ROCKINGHAM — A national animal rights group is calling for an investigation of a local poultry processing plant following the release of a report from federal inspectors.
Last week, the People for the Ethical Treatment for Animals sent a letter to Richmond County District Attorney Reece Saunders, asking him to investigate and possibly file charges against a Perdue Farms employee for reportedly leaving chickens still alive on the floor after their necks had been snapped and tossing live birds in the scald tank.
(Note: The USDA report lists the facility as Perdue Foods, LLC.)
In the letter to Saunders, PETA Vice President of Evidence Analysis Daniel Paden cites a recently released report from the USDA’s Food Safety Inspection Service, which also includes site visits to other poultry companies like Mountaire Farms and House of Raeford.
The inspector noted that on June 2, a Perdue employee “twisted the neck” of a chicken “repeatedly” without it dying.
The inspector continued:
“When he placed it on the floor, it is alive for more than 3 minutes. He picked up another bird and did it again in the same way and when he placed it on the floor the bird still alive for more than 4 minutes. The bird was kicking, breathing and eyes are blinking. He did this action 3 consecutive times and it was unsuccessful to quickly dislocate the muscle in the neck area without suffering. After observing these actions, I immediately stop the team members from continuously doing it. Twisting a bird’s neck to make it unconscious immediately is not a proper process which causing birds to suffer before its death which result of repeatedly mistreated by the establishment personnel.”
A few days later, on June 6, the inspector reported seeing a live bird in the scald tank “with its neck bent, eyes wide open and appeared aware of its surroundings.”
The inspector added:
“This red bird displayed a cherry red appearance of the entire carcass, no cut on the neck, and a swollen/engorged head which was cherry red/purple in color. Agency regulation requires that poultry be handled in a manner that is consistent with Good Commercial Practice (GCP), and that they do not die from causes other than slaughter. It is the establishment’s responsibility to ensure that the birds are slaughtered in accordance with 9 CFR 381.65 (b). Poultry must be slaughtered in accordance with good commercial practices in a manner that will result in thorough bleeding of the carcass and ensure that breathing has stopped prior to scalding.”
The report also shows that at least five live birds “entered the scald tank” between 8:17 and 8:33 p.m. on May 11.
“These disturbing reports paint a picture of indifference to animals’ suffering, with chickens strangled and left to die in agony and others drowned or burned to death,” Paden said in a statement. “PETA is calling on District Attorney Saunders to step in and prevent more illegal suffering by investigating and bringing appropriate charges — and reminds everyone that the only humane meal is a vegan one.”
Saunders said that his office doesn’t investigate.
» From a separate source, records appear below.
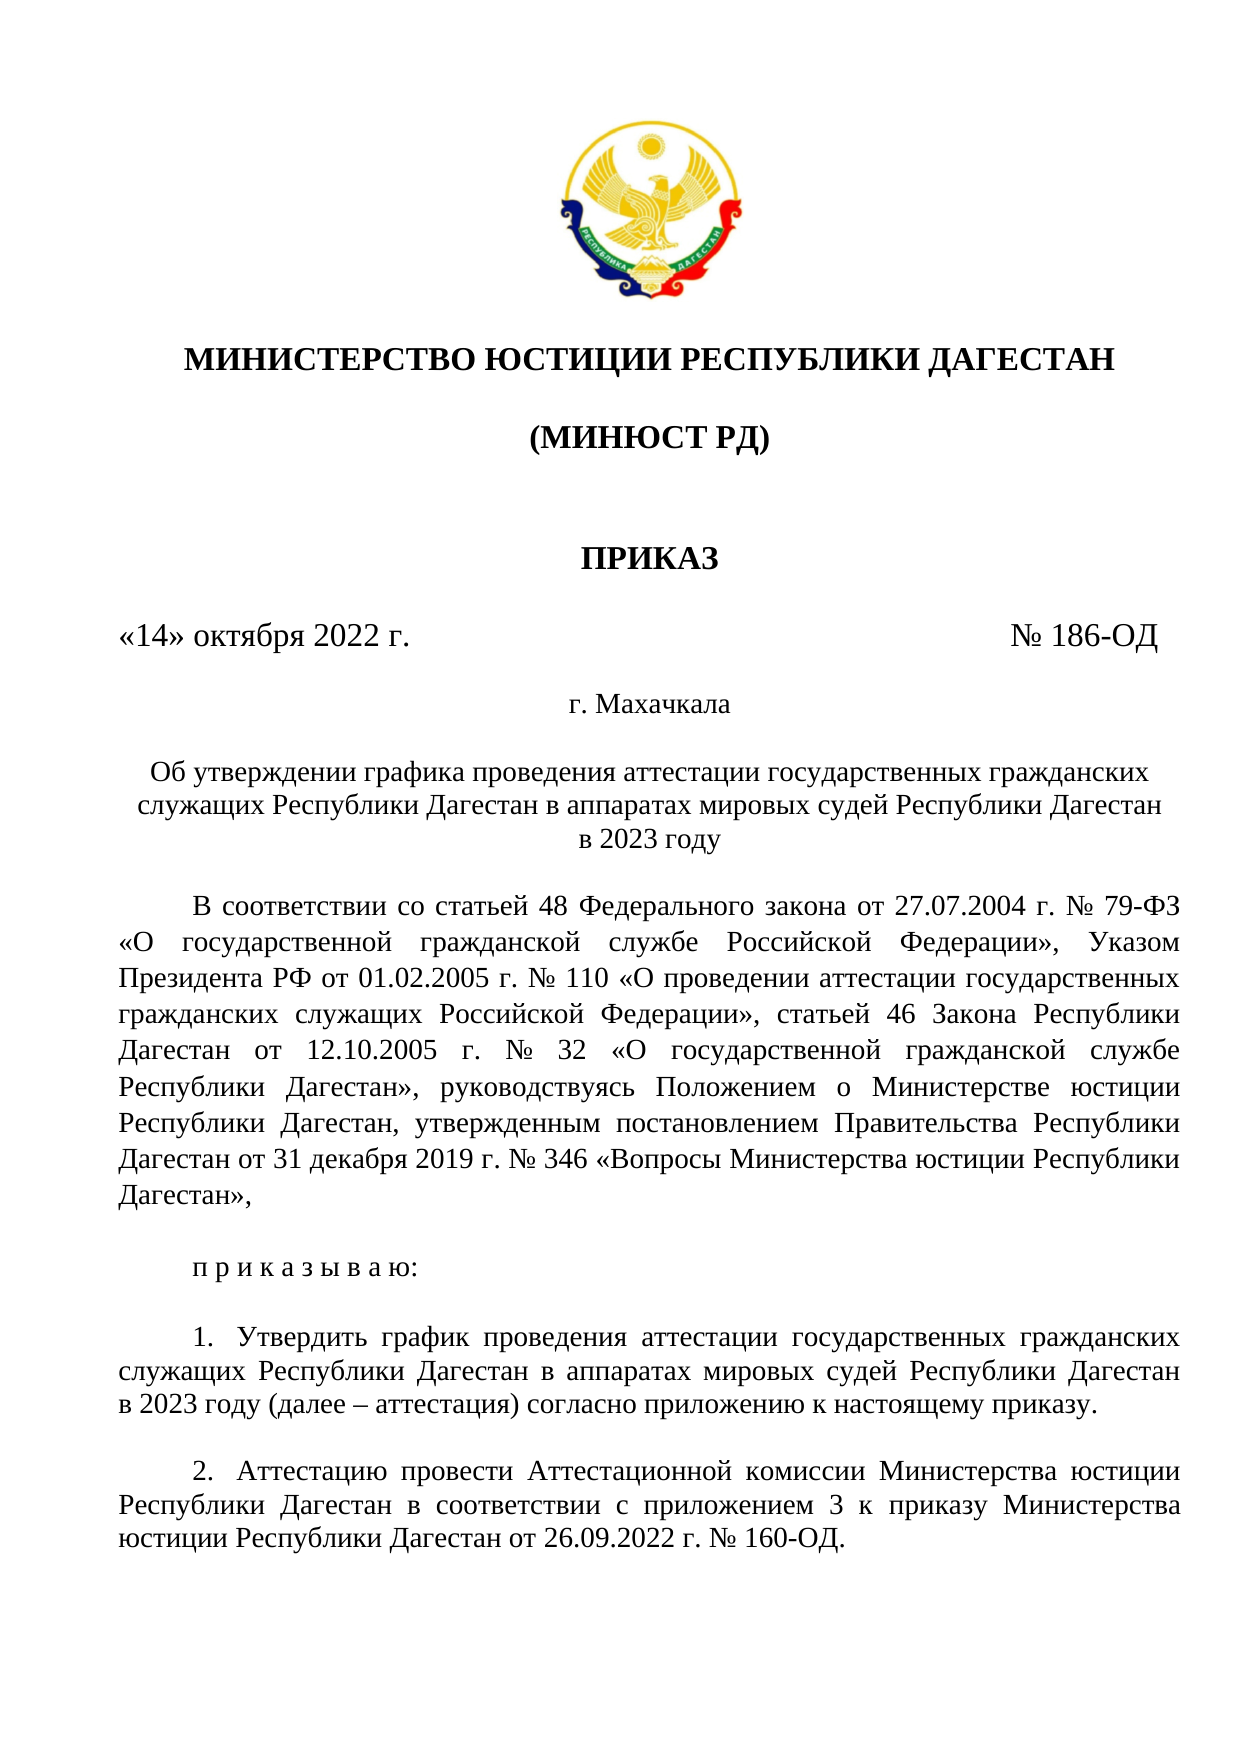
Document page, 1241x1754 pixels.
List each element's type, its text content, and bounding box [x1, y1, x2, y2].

text Об утверждении графика проведения аттестации государственных гражданских служащих Республики Дагестан в аппаратах мировых судей Республики Дагестан [118, 754, 1181, 821]
text (МИНЮСТ РД) [118, 417, 1181, 455]
text В соответствии со статьей 48 Федерального закона от 27.07.2004 г. № 79-ФЗ «О государственной гражданской службе Российской Федерации», Указом Президента РФ от 01.02.2005 г. № 110 «О проведении аттестации государственных гражданских служащих Российской Федерации», статьей 46 Закона Республики Дагестан от 12.10.2005 г. № 32 «О государственной гражданской службе Республики Дагестан», руководствуясь Положением о Министерстве юстиции Республики Дагестан, утвержденным постановлением Правительства Республики Дагестан от 31 декабря 2019 г. № 346 «Вопросы Министерства юстиции Республики Дагестан», [118, 888, 1181, 1211]
list Аттестацию провести Аттестационной комиссии Министерства юстиции Республики Дагестан в соответствии с приложением 3 к приказу Министерства юстиции Республики Дагестан от 26.09.2022 г. № 160-ОД. [118, 1453, 1181, 1554]
text в 2023 году [118, 821, 1181, 854]
text «14» октября 2022 г. № 186-ОД [118, 615, 1181, 653]
list Утвердить график проведения аттестации государственных гражданских служащих Республики Дагестан в аппаратах мировых судей Республики Дагестан в 2023 году (далее – аттестация) согласно приложению к настоящему приказу. [118, 1319, 1181, 1420]
picture [557, 118, 744, 302]
text МИНИСТЕРСТВО ЮСТИЦИИ РЕСПУБЛИКИ ДАГЕСТАН [118, 339, 1181, 378]
text п р и к а з ы в а ю: [118, 1249, 1181, 1283]
text г. Махачкала [118, 687, 1181, 720]
text ПРИКАЗ [118, 538, 1181, 576]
However, he said that he did refer the matter to the Rockingham Police Department Friday morning.
Diana Souder, director of Corporate Communications and Brand PR for Perdue Farms, said the company takes any reports of violations seriously.
“As the industry leader in animal welfare, the care for our animals extends from before they are born, through the time they are harvested at our facilities to become safe products for human consumption,” Souder said in a statement. “We take all reports of animal mishandling very seriously, including the USDA Inspector’s observations of this incident. We are conducting additional training for our associates who handle and process live animals. Our most recent third-party audit occurred on September 27, for which we received a score of 100% compliance.”
According to PETA spokeswoman Nicole Meyer, “PETA has contacted local law enforcement agencies on approximately 200 occasions to share details of cruelty to farmed animals at slaughterhouses, as documented by the USDA,” within the past seven years.
However, Meyer added, this is the first time the organization has called for an investigation regarding the Rockingham Perdue plant.